Editorial

Ansteckend?
Biodynamisch 2.0

Wir waren damals, Pfingsten 1924, nicht dabei - aber die Begeisterung muss ansteckend gewesen sein. Obwohl sie vieles nicht verstanden hatten, legten die Landwirte unter den Zuhörern der "Anthroposophischen Tagung in Breslau anlässlich des landwirtschaftlichen Kurses" gleich los: Sie gründeten einen Versuchsring und binnen weniger Jahre war die praktische Alternative zur damals noch relativ traditionellen, konventionellen Landwirtschaft auf die Beine gestellt. Mehr als eintausend Betriebe und Gärtner, eine eigene Organisation mit Zweigstellen und Beratung und eine besondere Marke - Demeter - fußten auf der Biologisch-Dynamischen Wirtschaftsweise, die sich auch im europäischen Ausland verbreitete.

 

Das war vor 85 Jahren. Die Bewegung hat Geschwister bekommen, die größer und stärker sind, aber geht es um Eckpfosten des Öko-Landbaus, schauen sie auf ihre ältere Schwester. Tradition verpflichtet, könnte man sagen, doch ist Demeter auch eine Innovationsgemeinschaft, gibt regelmäßig neue Anstöße. Einmal erfunden und dann ausruhen - das ist weder zeitgemäß noch wird es der sich nicht selbst erklärenden Quelle, dem Landwirtschaftlichen Kurs, gerecht.

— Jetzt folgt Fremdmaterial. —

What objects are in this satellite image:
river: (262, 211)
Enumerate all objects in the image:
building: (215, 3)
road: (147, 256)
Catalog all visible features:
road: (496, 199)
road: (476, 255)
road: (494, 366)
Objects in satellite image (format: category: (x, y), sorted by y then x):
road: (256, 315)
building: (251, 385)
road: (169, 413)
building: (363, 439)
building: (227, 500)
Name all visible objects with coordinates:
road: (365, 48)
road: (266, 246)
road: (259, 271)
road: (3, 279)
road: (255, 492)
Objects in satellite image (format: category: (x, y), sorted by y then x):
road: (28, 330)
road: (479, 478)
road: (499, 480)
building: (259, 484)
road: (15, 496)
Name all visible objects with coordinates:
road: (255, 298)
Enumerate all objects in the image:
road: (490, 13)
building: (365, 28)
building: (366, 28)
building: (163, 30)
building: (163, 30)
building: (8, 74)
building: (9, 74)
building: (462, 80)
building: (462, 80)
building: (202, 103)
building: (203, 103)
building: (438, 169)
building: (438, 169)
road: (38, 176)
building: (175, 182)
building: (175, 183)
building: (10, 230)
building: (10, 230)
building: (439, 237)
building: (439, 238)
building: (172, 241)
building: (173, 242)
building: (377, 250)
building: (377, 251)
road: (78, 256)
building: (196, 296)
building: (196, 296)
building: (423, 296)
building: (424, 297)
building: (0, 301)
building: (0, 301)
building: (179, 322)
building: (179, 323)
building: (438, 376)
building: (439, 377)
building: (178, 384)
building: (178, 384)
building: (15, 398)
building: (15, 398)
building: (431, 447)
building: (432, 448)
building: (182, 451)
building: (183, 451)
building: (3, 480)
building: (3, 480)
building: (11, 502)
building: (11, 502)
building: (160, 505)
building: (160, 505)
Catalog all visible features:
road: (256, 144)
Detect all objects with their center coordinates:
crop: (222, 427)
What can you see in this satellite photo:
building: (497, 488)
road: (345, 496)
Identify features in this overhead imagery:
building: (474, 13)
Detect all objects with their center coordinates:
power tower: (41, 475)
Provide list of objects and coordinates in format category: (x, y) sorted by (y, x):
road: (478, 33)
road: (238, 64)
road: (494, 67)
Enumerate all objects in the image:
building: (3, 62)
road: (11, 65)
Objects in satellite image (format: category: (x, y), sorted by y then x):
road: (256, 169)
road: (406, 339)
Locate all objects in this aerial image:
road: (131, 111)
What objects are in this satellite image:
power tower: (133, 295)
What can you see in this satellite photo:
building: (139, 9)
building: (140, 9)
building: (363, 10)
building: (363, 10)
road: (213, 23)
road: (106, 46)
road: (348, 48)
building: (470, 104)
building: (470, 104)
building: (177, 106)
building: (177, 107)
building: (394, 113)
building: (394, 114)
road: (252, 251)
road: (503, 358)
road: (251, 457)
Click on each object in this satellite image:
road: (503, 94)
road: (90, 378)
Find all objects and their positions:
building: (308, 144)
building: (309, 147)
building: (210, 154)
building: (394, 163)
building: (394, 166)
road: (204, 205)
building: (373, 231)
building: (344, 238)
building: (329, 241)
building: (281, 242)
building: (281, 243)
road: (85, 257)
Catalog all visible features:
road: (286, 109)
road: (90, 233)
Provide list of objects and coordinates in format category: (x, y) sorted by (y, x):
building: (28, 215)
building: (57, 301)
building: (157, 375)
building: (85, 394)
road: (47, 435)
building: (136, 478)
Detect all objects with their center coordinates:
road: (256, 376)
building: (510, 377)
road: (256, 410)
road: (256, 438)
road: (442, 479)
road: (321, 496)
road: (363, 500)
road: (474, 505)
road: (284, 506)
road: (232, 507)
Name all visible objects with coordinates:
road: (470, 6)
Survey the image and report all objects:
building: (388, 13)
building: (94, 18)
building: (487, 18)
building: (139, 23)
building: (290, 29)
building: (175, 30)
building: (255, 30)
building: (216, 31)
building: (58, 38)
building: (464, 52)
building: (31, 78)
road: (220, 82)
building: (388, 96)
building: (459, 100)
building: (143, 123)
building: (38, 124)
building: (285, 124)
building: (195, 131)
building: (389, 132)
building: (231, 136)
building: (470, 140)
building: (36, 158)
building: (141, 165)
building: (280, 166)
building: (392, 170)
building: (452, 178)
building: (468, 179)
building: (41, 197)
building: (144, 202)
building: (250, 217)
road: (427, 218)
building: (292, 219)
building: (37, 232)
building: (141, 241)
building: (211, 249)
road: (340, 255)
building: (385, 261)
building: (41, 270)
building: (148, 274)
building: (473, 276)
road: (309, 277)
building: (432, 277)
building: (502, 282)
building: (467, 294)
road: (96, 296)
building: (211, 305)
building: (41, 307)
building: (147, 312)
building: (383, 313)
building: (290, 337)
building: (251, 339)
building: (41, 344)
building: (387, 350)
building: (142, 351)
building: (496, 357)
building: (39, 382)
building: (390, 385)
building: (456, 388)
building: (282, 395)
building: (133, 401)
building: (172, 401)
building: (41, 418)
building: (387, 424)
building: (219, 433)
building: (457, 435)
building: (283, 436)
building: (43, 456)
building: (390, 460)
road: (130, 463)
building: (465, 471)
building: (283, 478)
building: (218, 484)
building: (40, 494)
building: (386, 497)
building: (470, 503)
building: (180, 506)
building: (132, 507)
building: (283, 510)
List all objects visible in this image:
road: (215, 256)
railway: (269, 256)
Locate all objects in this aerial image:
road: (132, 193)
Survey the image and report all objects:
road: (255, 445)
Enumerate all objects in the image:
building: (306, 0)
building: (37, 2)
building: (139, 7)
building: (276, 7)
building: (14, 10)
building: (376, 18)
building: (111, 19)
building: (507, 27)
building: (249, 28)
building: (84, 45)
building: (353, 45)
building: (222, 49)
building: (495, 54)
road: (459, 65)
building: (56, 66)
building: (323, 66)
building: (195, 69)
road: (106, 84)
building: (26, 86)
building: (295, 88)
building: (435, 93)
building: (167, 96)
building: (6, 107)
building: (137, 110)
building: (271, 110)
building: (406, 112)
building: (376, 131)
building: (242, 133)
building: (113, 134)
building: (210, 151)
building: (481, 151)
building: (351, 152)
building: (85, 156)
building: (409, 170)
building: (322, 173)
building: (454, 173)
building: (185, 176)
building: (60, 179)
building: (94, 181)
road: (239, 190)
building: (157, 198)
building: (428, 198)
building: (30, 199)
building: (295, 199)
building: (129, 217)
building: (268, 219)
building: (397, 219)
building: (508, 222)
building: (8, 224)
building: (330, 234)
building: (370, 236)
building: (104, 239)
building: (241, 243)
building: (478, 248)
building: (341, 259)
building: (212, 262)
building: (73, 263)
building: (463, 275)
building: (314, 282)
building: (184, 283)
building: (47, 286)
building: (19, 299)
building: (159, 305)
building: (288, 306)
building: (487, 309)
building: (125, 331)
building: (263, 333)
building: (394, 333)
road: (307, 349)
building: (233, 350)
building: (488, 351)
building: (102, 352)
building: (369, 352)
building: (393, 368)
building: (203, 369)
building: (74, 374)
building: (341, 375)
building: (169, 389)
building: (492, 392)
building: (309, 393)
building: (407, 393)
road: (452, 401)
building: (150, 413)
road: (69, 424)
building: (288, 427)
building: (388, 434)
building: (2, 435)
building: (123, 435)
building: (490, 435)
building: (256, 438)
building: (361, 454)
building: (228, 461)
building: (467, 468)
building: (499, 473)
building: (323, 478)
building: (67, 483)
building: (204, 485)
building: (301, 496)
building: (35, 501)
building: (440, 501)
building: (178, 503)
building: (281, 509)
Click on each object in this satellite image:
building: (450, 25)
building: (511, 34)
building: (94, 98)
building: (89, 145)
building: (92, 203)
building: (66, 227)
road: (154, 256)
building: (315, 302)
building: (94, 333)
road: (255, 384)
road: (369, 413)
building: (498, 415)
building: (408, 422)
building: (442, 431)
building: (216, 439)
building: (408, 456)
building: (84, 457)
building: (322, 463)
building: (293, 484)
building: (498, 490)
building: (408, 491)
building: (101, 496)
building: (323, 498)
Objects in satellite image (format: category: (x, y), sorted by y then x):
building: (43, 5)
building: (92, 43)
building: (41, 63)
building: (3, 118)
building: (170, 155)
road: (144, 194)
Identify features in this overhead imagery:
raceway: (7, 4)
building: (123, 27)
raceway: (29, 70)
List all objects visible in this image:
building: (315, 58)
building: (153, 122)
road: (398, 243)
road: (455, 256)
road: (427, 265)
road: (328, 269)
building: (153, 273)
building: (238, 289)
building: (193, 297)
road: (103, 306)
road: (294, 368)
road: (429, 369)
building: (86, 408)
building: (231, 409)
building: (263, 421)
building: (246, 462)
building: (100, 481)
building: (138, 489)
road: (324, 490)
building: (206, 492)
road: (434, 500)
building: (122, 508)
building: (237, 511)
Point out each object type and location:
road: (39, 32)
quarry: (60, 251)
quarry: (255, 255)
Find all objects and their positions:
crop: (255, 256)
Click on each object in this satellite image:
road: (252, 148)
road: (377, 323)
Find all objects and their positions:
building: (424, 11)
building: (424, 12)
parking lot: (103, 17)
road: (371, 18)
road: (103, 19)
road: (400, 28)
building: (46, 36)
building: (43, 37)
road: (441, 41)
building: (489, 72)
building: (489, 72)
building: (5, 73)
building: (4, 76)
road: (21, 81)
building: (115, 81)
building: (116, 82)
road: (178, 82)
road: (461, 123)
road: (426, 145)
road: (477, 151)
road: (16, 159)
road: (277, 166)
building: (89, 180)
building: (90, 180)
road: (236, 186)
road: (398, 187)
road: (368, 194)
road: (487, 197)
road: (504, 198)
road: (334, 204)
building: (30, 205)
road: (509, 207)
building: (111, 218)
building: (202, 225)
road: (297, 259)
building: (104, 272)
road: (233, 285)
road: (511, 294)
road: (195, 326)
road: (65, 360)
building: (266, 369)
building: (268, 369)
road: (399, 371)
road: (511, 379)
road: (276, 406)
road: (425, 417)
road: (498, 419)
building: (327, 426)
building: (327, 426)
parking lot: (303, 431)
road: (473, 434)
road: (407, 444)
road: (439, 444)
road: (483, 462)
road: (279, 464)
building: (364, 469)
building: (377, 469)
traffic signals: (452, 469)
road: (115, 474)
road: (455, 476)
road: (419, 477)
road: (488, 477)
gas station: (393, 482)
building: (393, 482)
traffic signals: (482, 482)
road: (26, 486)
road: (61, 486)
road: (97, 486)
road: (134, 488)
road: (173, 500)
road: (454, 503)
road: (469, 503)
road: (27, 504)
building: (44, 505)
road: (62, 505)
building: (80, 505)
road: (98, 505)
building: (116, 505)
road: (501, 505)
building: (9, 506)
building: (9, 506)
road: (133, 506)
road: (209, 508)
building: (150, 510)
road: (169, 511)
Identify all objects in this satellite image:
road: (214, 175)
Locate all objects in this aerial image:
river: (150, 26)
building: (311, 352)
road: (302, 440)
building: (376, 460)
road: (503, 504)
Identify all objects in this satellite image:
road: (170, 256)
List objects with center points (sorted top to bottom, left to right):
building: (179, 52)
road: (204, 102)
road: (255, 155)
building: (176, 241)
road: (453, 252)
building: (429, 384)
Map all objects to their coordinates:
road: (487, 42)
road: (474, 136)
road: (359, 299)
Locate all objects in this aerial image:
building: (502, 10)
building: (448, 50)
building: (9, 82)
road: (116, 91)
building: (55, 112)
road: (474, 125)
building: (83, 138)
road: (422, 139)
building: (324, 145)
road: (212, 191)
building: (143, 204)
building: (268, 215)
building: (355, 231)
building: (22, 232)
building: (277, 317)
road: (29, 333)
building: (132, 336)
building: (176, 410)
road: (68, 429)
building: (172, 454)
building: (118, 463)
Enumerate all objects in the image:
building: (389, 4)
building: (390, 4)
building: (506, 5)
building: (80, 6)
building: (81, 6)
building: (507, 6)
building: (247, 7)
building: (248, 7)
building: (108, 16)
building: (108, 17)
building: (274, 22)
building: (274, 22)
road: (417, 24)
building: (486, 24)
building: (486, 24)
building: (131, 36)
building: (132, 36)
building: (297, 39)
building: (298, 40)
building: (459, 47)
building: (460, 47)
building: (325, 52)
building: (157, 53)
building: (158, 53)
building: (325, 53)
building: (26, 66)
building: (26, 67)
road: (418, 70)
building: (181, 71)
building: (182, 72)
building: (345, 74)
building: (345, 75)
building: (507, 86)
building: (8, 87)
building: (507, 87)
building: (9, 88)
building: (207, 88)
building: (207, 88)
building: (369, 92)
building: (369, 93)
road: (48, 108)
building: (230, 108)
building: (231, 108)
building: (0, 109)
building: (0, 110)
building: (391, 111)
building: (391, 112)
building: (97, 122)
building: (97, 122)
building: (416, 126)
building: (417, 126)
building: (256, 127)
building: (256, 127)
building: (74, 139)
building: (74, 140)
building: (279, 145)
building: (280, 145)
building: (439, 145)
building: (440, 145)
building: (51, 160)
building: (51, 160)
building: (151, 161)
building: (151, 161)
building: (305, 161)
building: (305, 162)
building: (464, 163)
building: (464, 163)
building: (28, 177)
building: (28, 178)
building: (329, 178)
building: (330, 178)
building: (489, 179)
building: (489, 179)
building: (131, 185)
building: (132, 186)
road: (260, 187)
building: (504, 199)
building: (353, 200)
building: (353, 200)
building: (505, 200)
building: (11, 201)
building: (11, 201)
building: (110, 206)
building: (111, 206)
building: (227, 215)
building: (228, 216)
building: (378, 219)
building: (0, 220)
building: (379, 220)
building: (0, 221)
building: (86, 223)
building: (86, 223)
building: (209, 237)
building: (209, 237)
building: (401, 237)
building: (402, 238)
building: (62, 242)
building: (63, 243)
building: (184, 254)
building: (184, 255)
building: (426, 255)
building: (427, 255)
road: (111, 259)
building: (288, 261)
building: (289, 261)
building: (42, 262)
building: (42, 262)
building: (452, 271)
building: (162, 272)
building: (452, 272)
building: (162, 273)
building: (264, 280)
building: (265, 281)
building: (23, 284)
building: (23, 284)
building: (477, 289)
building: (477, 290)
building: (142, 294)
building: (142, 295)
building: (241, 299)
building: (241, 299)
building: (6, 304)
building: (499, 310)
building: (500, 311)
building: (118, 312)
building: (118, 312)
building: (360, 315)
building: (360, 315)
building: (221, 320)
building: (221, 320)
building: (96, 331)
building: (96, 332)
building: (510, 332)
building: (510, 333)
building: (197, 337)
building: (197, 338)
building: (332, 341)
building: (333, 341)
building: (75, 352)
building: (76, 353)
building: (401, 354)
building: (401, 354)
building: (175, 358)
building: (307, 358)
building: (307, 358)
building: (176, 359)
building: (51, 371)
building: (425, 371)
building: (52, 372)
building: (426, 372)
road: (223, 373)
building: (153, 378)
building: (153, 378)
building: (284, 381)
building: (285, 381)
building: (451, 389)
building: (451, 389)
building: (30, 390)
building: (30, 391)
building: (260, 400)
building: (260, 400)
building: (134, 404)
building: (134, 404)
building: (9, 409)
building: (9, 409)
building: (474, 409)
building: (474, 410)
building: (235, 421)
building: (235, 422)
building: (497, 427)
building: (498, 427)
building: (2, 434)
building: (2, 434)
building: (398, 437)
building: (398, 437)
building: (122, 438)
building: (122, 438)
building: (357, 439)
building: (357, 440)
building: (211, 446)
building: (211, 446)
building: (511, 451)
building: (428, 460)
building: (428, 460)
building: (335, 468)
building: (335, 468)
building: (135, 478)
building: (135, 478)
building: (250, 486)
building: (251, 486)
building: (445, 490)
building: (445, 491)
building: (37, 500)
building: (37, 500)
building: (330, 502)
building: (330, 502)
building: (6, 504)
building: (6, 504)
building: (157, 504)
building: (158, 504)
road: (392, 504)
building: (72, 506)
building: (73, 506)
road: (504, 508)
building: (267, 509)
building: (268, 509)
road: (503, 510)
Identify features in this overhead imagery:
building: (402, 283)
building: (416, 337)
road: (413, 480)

Der Geist des Versuchsrings aus dem Gefühl heraus, vieles Wichtige noch nicht verstanden zu haben, kann eben auch eine Motivation sein, genau hinzuschauen: Vor allem, wenn es um das Wirken in und mit Lebendigem geht - dem natürlichen Arbeitsfeld der Landwirte.

 

Und zu einer ganzheitlichen Sicht sind wir heute auf vielen Feldern aufgerufen: Welchen Beitrag kann Steiners "rationelle Landwirtschaft" angesichts der vielfältigen Probleme im Agrarbereich leisten? Und in welcher Form ist sie weiter zu entwickeln? Angesichts von weltweiten Bodenverlusten, dem Aufheizen der Erde, von Menschen, die verlernen, für ihre Ernährung zu sorgen, angesichts technischer Gleichschaltung der Agrarwirtschaften für den Weltmarkt und Bemächtigung der Lebensvorgänge, die eigentlich einer Haltung der Pflege bedürfen, durch Technokraten, Ökonomen, Labore und Patente?

 

Der Impuls zu einer neuen Landbaukultur reicht sicher weiter als bis zu Richtlinien und Markenzeichen, weiter auch, als nur Wurzel am Fuße des abhebenden Agrobusiness zu sein, oder Dorn im Auge der Gentechnikfreunde. Biologisch-dynamisches Denken und Handeln kann die Debatte in Ökolandbau und Gesellschaft anregen, Werte, auch spirituellen Ursprungs; kultivieren und da hineintragen. Der besondere Erkenntniszugang als Methode - das, was hier und da beginnt, der Landwirt als Lehrer, Höfe als Lehrstätte für Lebendiges, vom Erleben, Pflegen bis zum Erkennen und Forschen - das gilt es auszuarbeiten, letztlich eine Bildungsaufgabe. Und zeigen, dass Biodynamisch nicht Landbau auf dem Weg zurück zur Natur ist, sondern innovative ganzheitliche Wege für die Landbaukultur von Morgen erprobt, bis hin zu Wirtschafts- und Eigentumsformen.

 

Das alles steckt in dem roten Buch, genannt der "Landwirtschaftliche Kurs"? Wenn wir uns anregen lassen, noch mehr: Lassen wir uns überraschen, was die Generation von morgen da herausliest. Um die sollten wir uns allerdings verstärkt bemühen, indem wir zeitgemäße Antworten und Ausstrahlung gewinnen.

 

Die letzten 85 Jahre jedenfalls waren schon mal ein guter Anfang.

 

PS: Übrigens ist Lebendige Erde auch schon im 60sten Jahr.